Daher scheint es uns umso wichtiger, sie so früh wie möglich in die Überlegungen rund um die Fortführung der Geschäfte und mittel- und langfristig auch in die Vermögensweitergabe des Unternehmers oder der Unternehmerin einzubeziehen. Die Vermögensweitergabe ist für Unternehmerinnen und Unternehmer ein wichtiger Schritt, mit dem ein Lebensabschnitt zu Ende geht. Aus Sicht der NextGen, der Nachfolgegeneration eines Familienunternehmens, ergeben sich zahlreiche Fragen und Herausforderungen: Will/muss/kann ich ins Unternehmen eintreten? Welche Erwartungen werden an mich gestellt und bin ich ihnen gewachsen? „Von außen betrachtet mag die Weitergabe innerhalb der Familie einfacher erscheinen, aber sie birgt ihre ganz eigenen Schwierigkeiten. Oft ist es nicht einfach, im Familienkreis die vielen Fragen zu stellen, die eine solche Weitergabe mit sich bringt“, bestätigt Charles Sunnen, Berater für Selbstständige und Freiberufler bei der Banque de Luxembourg.

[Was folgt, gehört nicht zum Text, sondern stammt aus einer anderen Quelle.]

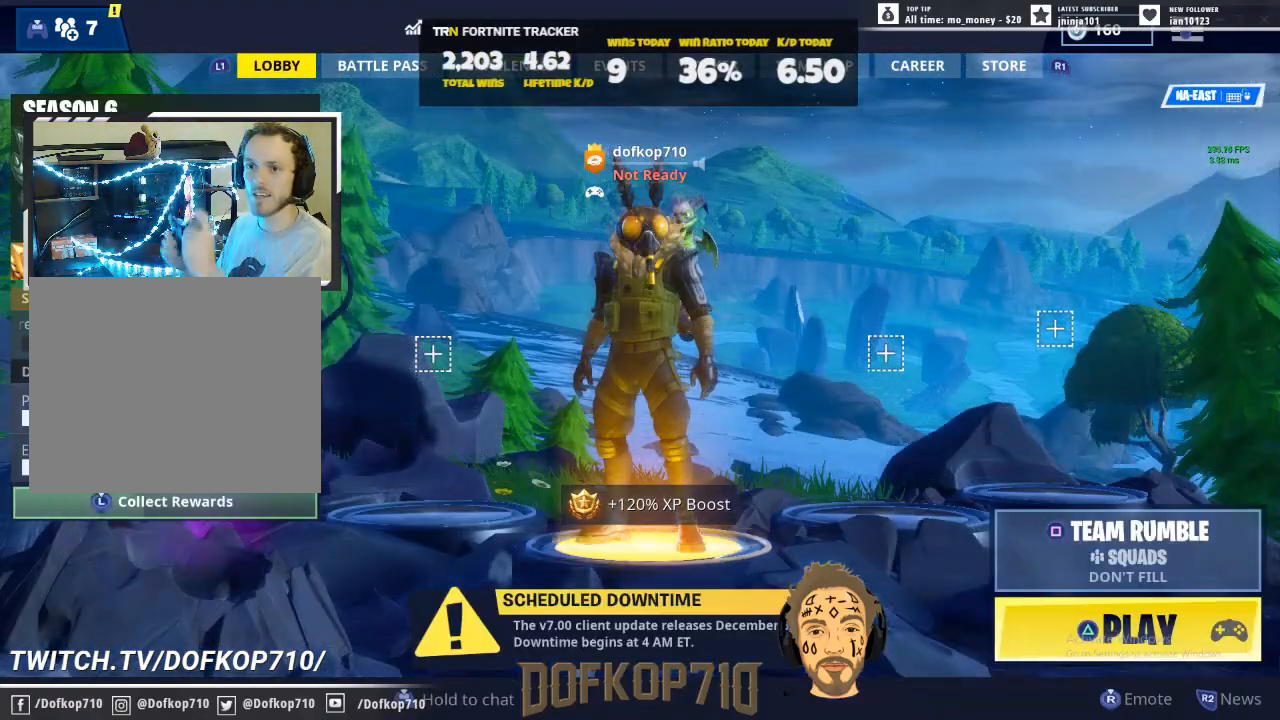
{"buttons": ["L1"], "right_stick": "center", "events": [[500, "L1", "down"]]}
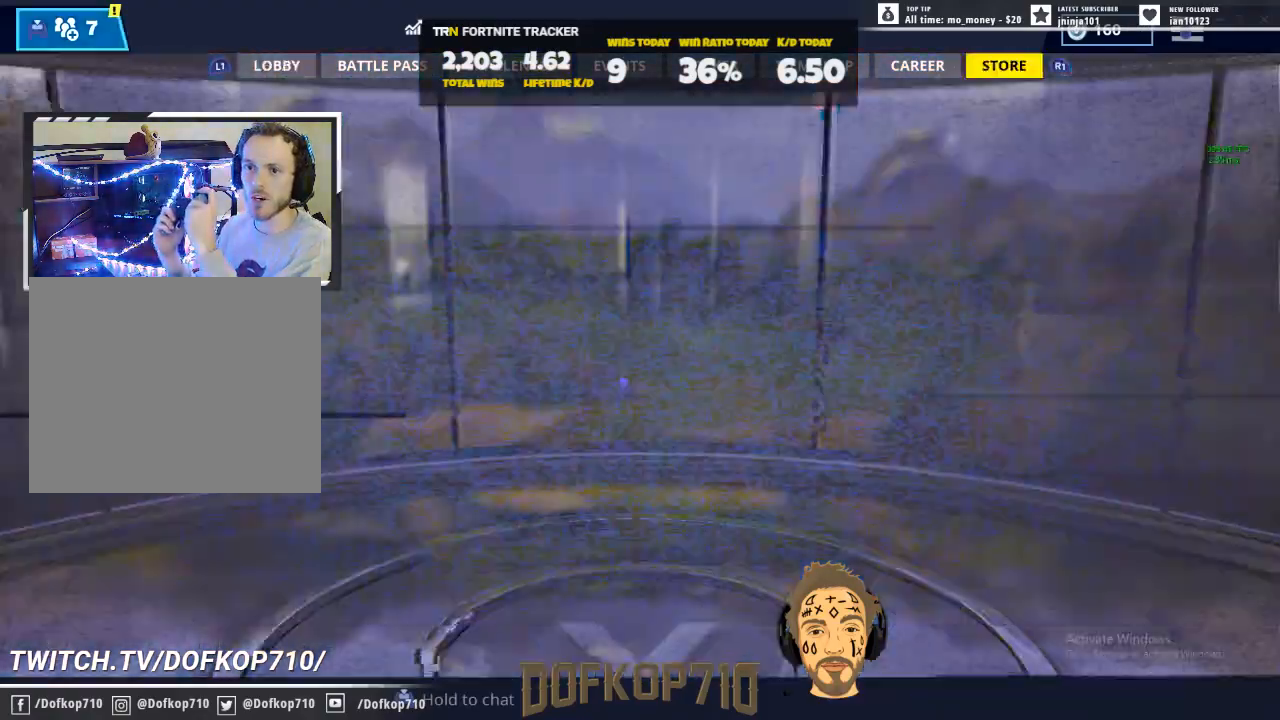
{"buttons": [], "right_stick": "center", "events": [[167, "L1", "up"], [367, "R1", "down"], [500, "R1", "up"]]}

Der erste Schritt, um für die vielen Aspekte einer Weitergabe einen Konsens zu erzielen, besteht darin, sich den Raum zu geben, um die eigenen Wünsche und Zweifel zu äußern und die der anderen zur Kenntnis zu nehmen. Dabei bietet diese Kommunikation zwischen den Generationen die Gelegenheit, eine Strategie für das Unternehmen und die damit verbundenen Personen zu erstellen, die beiden Zielen gerecht wird: das Vermögen, also auch das Unternehmen, dauerhaft zu bewahren und den Familienfrieden zu erhalten. „Eine unserer wichtigsten Aufgaben sehen wir darin, die Kommunikation zwischen den Familienmitgliedern zu unterstützen, ihnen dabei zu helfen, Abstand zu gewinnen und sie um einen Tisch zu versammeln, um die Erwartungen aller beteiligten Personen zu verstehen“, erläutert Charles Sunnen. Mit dem Abitur, dem Studium oder der Berufsausbildung kommt für viele der Zeitpunkt, erste Entscheidungen zu treffen, die sie dem Familienunternehmen näher bringen oder sie davon entfernen. In diesem Alter hat die nachfolgende Generation aber oft noch keine klaren Vorstellungen mit Blick auf die eigene Zukunft oder kann sie nur schwer in Worte fassen. „Um diesen jungen Menschen einen Rahmen für einen authentischen Austausch mit Gleichgesinnten in ähnlicher Situation zu bieten, die sich oft die gleichen Fragen stellen, organisiert die Banque de Luxembourg seit über 10 Jahren sehr erfolgreiche Veranstaltungsreihen“, erzählt Anne Goedert. Die erste mit dem Titel „Sommerakademie“ bringt jährlich zwischen 15 und 20 junge Leute zwischen 18 und 25 Jahren zusammen. Die Teilnehmenden werden darin unterstützt, ihre Identität zu finden und nach ihren eigenen Vorstellungen zu handeln. Dabei liegt ein besonderer Schwerpunkt auf der Dynamik, die sich in einem Familienunternehmen entwickeln kann. „Die Beiträge aller Teilnehmenden und die Berichte von jungen und nicht mehr ganz jungen Unternehmerinnen und Unternehmern können dabei als Inspiration dienen, um auf dem eigenen Weg voranzukommen“, fügt Anne Goedert hinzu. Neben der Sommerakademie bietet die Banque de Luxembourg ein „Family Business Junior Executive Program“ für junge Menschen zwischen 25 und 35 Jahren an, die bereits im Familienunternehmen tätig sind und die vor allem darüber nachdenken, ob sie diese Rolle zurecht innehaben.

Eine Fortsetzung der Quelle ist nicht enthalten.